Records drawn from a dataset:
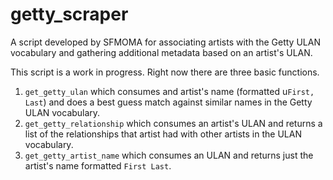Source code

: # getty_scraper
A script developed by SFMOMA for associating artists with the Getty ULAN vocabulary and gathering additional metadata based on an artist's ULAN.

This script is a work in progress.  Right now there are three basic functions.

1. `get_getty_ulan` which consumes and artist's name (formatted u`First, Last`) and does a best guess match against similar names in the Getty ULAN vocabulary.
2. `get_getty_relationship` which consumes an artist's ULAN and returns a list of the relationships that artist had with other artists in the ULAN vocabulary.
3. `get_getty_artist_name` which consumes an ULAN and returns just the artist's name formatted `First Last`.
--
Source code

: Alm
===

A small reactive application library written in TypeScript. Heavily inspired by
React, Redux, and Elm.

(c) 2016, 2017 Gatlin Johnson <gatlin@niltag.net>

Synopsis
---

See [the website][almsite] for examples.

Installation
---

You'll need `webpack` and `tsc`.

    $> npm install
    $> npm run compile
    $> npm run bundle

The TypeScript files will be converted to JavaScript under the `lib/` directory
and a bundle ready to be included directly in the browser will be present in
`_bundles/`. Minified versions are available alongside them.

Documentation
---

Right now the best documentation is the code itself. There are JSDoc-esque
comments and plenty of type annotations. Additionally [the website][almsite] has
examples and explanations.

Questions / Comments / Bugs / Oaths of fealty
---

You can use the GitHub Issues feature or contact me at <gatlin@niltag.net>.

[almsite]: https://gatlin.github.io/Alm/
---
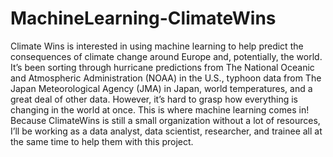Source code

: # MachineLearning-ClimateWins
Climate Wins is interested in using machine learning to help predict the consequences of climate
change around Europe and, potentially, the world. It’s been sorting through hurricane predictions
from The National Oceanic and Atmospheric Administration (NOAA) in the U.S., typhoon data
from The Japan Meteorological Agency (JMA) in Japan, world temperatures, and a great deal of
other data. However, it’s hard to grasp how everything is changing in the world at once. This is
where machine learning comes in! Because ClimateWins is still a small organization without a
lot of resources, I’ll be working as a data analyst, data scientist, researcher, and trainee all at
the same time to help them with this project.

What this task involves: Pull out every line of the records above that contains the word "other".

Your solution:
2. `get_getty_relationship` which consumes an artist's ULAN and returns a list of the relationships that artist had with other artists in the ULAN vocabulary.
other data. However, it’s hard to grasp how everything is changing in the world at once. This is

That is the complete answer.